現在大阪府はIRの大阪誘致を、万博と一緒に推し進めたい思惑があり、大阪の夢洲(ゆめしま)を候補地として計画しています。 

夢洲は大阪市の此花区にある人工島で、大阪万博とIRの誘致先としてセットで候補先として構想されています。 

IRを進めるうえで大阪市はジャマな存在になる  

大阪都構想が可決すれば、夢洲をIRの候補地にする場合に大阪府全体の意見を聞く形だけで済みます。

先に述べたスピード感のある政治決断です。 

しかし大阪都構想が否決され、大阪市が存続した状態だと、いったん大阪府全体として意見を聞く前に大阪市の意見も聞いて計画を進めないといけません。

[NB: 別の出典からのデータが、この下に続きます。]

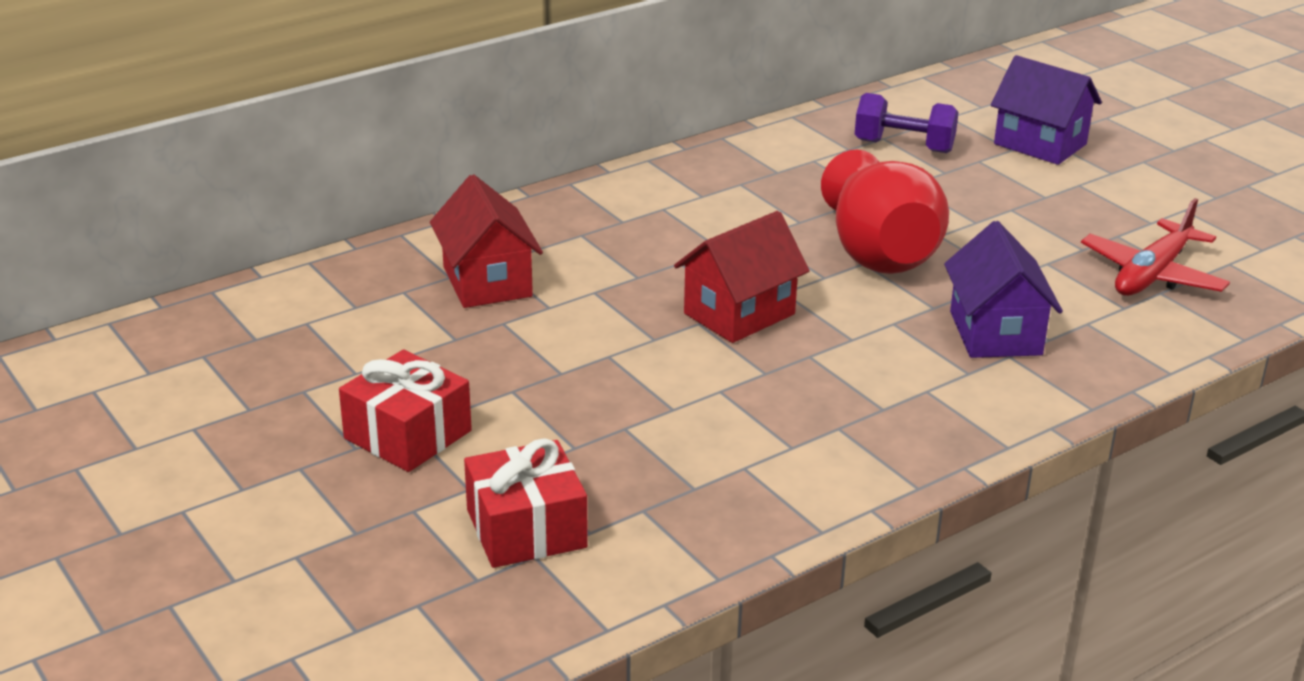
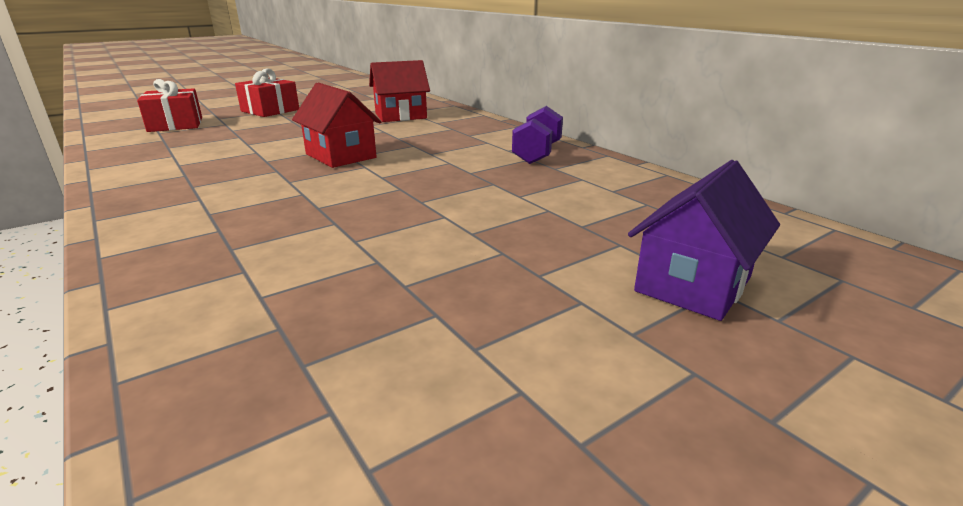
camera: 90 degrees right, 5 degrees down
(878, 252) = (414, 193): red vase -> none
(904, 146) = (631, 210): purple dumbbell -> purple dumbbell (537, 154)
(995, 333) = (258, 226): purple house -> none
(1152, 275) = (324, 326): red plane -> none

大阪市が万一IRの誘致先に夢洲を候補地にしたくないと意見があがるだけで、この対応に追われることになります。

結果として議論が先に進まず平行線をたどります。

大阪都構想を推し進めたい理由は、大阪市にある夢洲を候補先として早期に決定したい狙いがあるからといえます。 

ただし、大阪府も大阪市もそれぞれ大阪維新の会に属する人物が首長を務めており、どちらもIRには積極的です。

大阪市が邪魔といっても、そのトップは同じ大阪維新の会の人間であるため、結局のところ、大阪市が邪魔だから都構想をぶち上げるというのは乱暴ではないかという見方もあります。

まとめ 大阪都構想がコロナ禍の今なぜ前回否決されたのに推し進めるのか  

大阪都構想が必要な理由  

大阪都構想が必要な表向きの理由としては、二重行政の解消におけるムダを削減することです。

しかし表向きには公表されていない理由の1つに、大阪市にある夢洲をIRの誘致先として住民側の意向を反映せず候補地に決定したい狙いがあるからといえるでしょう。 

前回の住民投票で大阪都構想が否決された理由  

大阪都構想が前回の住民投票で否決された理由は、経済効果が見込めない点と堺市長選挙で敗北した点が理由として挙げられます。

大阪都構想がもたらす経済効果は4000億円といわれていましたが、その内訳に大阪都構想でもたらせる効果とは関係のない名目があり、住民側の期待値が下がったことが理由といえます。

また、大阪都構想の特別区として編成予定だった同じ政令指定都市の堺市長選挙で敗北したため、大阪都構想のイメージが悪くなったことも、否決につながった理由といえるでしょう。 

大阪都構想がコロナ禍でも推し進めたい理由  

コロナ禍の中で住民投票を推し進めたい理由は、IRの候補先がこの先複数上がる前に、夢洲を候補地に決定させておきたい狙いがあるためであるといえるでしょう。

すべては、IRと万博をセットで推し進めたい大阪維新の会の思惑を具現化するための布石といえます。 

大阪都構想反対派の理由  

大阪都構想に反対している意見は多数あり、100人程度の学者が反対しております。

挙がっている意見のほとんどで、行政サービスの低下が叫ばれています。

また、二重行政の解消を目指すための大阪都構想にもかかわらず、結果的に二重行政が解消されていない構造になっていると指摘する意見も挙がっております。 

終わりに 

大阪都構想の実現するテーマとして掲げられている二重行政の解消は、政策の中身を知れば知るほど二重行政のテーマと逆行している部分もあります。

大阪都構想に限らず、推し進めたい政策の中身を知ることで、裏側にある真の狙いや意図が見えてくることでしょう。

政策の裏側の意図まで私たちが考えて政策を評価し、是非を判断できる1つのキッカケにしていただきたいと願います。